-- BEGIN --

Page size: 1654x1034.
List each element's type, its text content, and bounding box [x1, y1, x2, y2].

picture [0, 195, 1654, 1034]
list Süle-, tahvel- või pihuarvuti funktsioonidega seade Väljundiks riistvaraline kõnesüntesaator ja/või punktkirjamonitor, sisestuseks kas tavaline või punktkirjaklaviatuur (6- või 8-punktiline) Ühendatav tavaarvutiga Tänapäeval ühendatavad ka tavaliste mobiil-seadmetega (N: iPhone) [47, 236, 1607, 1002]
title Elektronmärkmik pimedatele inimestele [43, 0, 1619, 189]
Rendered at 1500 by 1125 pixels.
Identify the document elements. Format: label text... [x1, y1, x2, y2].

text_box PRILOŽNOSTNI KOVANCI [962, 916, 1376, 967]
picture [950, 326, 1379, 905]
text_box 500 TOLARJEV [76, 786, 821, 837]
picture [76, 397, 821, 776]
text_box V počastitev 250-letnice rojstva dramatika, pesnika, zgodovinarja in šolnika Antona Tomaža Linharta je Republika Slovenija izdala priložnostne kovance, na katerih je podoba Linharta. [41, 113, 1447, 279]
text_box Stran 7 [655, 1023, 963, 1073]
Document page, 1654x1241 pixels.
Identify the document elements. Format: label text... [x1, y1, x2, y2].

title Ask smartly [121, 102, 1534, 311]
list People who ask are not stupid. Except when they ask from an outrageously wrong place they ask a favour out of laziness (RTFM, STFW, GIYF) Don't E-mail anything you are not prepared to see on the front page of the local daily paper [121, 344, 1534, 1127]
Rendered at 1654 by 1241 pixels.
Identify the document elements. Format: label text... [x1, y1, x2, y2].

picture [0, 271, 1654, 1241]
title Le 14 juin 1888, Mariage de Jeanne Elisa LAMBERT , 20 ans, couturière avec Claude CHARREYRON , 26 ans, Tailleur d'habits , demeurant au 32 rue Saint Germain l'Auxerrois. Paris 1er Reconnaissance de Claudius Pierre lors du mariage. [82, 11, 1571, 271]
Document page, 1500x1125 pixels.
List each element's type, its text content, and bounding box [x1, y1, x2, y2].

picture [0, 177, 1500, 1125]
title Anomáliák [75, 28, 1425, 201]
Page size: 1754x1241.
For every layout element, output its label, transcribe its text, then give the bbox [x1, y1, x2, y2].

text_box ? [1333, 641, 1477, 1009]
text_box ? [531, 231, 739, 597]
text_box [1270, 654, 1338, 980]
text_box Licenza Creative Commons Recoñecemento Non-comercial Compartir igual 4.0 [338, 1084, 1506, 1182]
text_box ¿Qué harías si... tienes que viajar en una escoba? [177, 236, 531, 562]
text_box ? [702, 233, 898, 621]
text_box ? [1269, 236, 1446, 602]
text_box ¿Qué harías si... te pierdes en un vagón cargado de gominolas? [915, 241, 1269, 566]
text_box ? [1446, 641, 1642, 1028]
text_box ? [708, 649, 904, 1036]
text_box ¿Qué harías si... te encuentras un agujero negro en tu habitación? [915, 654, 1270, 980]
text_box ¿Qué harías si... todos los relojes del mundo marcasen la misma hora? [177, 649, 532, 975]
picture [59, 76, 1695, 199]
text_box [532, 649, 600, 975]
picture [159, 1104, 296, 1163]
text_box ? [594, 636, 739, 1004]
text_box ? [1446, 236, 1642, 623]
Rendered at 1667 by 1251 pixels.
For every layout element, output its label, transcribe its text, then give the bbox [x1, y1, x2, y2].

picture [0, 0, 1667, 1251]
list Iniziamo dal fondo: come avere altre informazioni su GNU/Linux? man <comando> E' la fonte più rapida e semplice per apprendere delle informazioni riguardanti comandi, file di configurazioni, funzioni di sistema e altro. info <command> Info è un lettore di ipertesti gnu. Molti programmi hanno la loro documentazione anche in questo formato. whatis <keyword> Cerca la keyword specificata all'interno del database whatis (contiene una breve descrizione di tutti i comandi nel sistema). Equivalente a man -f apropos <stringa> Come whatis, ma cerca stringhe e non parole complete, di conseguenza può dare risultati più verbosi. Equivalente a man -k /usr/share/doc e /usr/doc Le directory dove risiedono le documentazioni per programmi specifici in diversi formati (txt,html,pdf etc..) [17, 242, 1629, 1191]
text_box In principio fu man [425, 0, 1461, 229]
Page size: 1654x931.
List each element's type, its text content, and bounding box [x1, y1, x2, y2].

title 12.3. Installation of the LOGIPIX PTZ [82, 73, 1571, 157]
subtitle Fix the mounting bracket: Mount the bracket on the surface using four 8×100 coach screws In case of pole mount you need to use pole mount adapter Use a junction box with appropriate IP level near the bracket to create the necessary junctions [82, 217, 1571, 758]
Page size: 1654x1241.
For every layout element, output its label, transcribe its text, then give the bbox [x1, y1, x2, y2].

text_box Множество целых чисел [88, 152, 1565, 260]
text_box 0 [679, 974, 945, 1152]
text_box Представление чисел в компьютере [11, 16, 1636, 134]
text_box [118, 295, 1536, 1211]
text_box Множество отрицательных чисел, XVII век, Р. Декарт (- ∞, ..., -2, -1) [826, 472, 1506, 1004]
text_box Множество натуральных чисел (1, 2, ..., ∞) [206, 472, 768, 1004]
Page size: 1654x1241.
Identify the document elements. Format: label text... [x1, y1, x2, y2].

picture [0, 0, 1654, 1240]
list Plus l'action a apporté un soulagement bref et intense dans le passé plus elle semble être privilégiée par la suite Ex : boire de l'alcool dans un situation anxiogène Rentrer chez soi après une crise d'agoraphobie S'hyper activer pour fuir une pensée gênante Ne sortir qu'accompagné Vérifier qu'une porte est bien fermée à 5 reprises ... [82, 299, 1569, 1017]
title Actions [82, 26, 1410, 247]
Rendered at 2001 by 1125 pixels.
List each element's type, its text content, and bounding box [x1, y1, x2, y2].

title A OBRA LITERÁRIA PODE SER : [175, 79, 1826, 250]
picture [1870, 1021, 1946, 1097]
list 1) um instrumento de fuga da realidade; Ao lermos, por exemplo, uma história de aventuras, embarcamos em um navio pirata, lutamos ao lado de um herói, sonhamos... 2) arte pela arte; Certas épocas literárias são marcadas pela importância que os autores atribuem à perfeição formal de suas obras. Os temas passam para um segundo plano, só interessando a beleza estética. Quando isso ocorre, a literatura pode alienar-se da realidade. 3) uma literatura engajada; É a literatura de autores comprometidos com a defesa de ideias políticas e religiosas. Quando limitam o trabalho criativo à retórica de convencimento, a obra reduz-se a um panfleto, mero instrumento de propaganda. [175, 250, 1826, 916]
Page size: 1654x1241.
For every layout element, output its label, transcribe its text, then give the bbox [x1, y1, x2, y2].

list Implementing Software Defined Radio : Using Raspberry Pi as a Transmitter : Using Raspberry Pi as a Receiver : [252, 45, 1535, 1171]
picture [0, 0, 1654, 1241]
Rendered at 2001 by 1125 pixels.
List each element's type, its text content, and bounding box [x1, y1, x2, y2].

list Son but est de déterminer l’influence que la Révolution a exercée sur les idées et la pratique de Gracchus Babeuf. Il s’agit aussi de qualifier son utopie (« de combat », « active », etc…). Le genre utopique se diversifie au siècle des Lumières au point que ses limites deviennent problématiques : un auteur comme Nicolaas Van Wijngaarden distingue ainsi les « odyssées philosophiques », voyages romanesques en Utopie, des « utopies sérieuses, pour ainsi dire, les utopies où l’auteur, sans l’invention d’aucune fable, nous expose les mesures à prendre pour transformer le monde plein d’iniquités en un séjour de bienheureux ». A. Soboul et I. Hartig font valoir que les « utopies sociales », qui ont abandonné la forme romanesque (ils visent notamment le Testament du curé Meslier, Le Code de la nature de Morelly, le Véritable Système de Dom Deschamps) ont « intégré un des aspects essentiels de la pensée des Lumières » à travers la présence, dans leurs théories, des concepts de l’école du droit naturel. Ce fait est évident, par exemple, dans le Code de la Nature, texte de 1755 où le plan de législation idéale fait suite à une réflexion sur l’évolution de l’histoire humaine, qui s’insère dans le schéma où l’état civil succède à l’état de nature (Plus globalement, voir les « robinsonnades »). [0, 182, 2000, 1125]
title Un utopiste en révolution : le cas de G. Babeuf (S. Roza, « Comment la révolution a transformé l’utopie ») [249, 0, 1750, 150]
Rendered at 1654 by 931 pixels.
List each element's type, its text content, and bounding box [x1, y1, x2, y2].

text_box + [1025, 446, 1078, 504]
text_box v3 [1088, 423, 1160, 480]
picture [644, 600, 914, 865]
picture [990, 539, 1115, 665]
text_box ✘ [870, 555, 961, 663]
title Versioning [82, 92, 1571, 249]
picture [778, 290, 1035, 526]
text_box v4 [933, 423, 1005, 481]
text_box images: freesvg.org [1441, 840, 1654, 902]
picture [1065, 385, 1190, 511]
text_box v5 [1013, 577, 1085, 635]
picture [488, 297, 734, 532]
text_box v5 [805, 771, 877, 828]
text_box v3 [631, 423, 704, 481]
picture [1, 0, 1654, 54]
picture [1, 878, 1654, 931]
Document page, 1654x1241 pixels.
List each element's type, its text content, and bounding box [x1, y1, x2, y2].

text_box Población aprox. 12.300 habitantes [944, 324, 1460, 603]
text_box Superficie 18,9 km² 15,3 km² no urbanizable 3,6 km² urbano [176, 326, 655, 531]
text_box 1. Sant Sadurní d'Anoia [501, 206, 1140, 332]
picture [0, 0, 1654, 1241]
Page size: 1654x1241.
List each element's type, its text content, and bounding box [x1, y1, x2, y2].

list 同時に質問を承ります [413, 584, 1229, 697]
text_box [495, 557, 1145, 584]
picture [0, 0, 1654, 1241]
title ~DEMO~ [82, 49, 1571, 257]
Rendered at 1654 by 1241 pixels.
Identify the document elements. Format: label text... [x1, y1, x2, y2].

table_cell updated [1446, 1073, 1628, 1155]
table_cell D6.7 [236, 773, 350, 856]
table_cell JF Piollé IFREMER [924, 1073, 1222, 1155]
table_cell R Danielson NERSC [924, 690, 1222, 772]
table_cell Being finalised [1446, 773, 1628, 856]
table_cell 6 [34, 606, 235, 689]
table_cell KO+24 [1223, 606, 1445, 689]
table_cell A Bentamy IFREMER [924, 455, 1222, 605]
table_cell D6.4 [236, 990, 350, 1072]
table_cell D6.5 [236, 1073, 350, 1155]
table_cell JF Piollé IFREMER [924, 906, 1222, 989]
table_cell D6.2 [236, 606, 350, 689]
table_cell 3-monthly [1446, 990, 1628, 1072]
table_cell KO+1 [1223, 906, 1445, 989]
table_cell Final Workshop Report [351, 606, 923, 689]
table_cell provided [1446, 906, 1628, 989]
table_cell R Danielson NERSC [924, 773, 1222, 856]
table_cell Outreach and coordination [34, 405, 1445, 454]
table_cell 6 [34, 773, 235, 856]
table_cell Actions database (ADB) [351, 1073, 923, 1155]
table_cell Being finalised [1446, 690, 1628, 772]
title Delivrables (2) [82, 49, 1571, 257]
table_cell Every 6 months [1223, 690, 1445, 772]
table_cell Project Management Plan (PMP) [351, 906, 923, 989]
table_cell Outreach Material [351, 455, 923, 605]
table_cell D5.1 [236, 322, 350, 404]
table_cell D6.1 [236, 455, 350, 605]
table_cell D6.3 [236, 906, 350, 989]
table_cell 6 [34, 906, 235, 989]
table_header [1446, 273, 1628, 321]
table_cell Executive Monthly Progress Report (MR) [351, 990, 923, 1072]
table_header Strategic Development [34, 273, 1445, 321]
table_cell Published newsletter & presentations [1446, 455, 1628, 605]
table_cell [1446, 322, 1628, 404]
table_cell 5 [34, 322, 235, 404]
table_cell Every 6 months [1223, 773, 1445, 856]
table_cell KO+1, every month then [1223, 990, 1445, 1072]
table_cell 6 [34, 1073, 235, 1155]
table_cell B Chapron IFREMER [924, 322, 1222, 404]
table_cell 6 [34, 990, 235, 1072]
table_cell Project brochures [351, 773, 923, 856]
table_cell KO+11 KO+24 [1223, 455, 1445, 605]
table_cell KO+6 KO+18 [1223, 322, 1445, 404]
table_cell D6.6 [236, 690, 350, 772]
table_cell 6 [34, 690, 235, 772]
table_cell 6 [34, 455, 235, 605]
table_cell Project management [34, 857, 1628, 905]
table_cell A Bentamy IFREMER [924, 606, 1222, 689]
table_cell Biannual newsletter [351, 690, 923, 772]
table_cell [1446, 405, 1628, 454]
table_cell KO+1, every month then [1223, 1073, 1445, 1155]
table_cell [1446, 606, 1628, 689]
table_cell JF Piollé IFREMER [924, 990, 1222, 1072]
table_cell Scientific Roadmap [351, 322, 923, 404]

-- END --

#### WHAT IS NEEDED:
Gather every line of the material above that contains the string "Rendered". Case counts.

#### COMPLETE OUTPUT:
Rendered at 1500 by 1125 pixels.
Rendered at 1654 by 1241 pixels.
Rendered at 1667 by 1251 pixels.
Rendered at 2001 by 1125 pixels.
Rendered at 2001 by 1125 pixels.
Rendered at 1654 by 931 pixels.
Rendered at 1654 by 1241 pixels.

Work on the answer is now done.